Il Punto Nascite resterà attivo solo se si raggiungeranno, però, 1.000 parti ogni anno
Manduria e Martina Franca conservano - almeno per ora - la terapia intensiva e il punto nascite, anche se l’ospedale di primo livello del Tarantino sarà Castellaneta. Copertino perderà invece il suo punto nascita quando verrà potenziato quello del «Fazzi», ma manterrà la ginecologia come centro per l’endometriosi. Ostuni resta ospedale di base ma ottiene un servizio (non reparto) di cardiologia, mentre il vecchio ospedale di Fasano potrà rimanere aperto fino all’attivazione del nuovo ospedale di Monopoli. È sera inoltrata quando la Regione decide finalmente di rendere ufficiali le tabelle del riordino ospedaliero: a 48 ore dall’annuncio dell’approvazione in giunta c’è finalmente a mettere un punto fermo. Ovvero la mappa dei reparti e della rete territoriale che sarà tarata su 13.000 posti letto, circa 1.000 in meno rispetto allo standard ministeriale.
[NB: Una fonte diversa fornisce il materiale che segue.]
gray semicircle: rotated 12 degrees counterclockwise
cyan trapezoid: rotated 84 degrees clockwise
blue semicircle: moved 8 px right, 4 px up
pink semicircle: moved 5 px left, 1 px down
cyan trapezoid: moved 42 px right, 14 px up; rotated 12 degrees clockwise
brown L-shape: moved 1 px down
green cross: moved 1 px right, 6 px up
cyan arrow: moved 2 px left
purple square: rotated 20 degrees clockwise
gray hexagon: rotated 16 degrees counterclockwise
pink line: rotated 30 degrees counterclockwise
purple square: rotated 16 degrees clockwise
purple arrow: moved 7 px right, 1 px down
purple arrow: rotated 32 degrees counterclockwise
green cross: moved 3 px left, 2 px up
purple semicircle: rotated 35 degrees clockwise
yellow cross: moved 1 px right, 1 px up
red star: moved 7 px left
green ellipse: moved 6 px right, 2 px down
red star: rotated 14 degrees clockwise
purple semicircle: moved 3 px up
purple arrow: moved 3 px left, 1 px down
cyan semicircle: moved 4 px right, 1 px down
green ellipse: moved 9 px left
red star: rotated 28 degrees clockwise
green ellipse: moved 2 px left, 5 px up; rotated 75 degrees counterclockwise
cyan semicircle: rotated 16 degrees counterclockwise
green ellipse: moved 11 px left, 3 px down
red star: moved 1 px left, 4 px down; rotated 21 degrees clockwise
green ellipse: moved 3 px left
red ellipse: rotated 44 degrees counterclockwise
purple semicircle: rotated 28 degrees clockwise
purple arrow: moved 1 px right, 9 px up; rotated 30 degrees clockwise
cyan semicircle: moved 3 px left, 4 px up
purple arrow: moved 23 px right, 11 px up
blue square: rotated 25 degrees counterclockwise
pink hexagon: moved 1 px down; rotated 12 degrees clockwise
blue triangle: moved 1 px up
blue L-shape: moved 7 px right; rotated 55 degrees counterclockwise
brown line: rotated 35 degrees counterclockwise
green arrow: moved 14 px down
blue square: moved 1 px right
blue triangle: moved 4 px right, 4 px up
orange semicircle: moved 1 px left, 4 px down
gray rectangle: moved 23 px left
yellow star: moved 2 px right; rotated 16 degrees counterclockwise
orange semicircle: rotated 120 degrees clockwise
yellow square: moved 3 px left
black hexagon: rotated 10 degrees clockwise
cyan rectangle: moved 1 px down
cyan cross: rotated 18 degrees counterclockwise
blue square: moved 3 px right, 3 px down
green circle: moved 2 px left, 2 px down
A far tardare la quadratura del cerchio è stato, soprattutto, il caso Martina Franca, dove il declassamento a ospedale di base è stato accolto come un atto di lesa maestà: c’è voluta una lunga trattativa con l’ex assessore regionale Donato Pentassuglia per portare a un risultato di compromesso, fondato sull’autonoma ricerca di fonti di finanziamento. Rianimazione e punto nascita non vengono disattivati, tuttavia quest’ultimo (così come a Manduria) dovrà garantire almeno 1.000 parti l’anno. Ed i due ospedali - come del resto gli altri - saranno sottoposti a verifica attraverso il piano di rientro: se il volume delle prestazioni non sarà sufficiente, i reparti meno attrattivi verranno disattivati.
L’uovo di colombo del capo dipartimento Giovanni Gorgoni è infatti una clausola contenuta in delibera, in base a cui tutti i reparti (sottointeso: quelli mantenuti aperti per le pressioni della politica) dovranno trovare compatibilità con i piani di rientro triennali secondo la legge di Stabilità. A fine marzo gli ospedali delle Asl saranno mandati in piano di rientro, con un anno di anticipo rispetto a quanto stabilito dalla legge. Se non rispetteranno il criterio della sostenibilità economica (la differenza tra produzione e costi non dovrà essere superiore al 10%), i direttori generali dovranno provvedere a chiudere i reparti.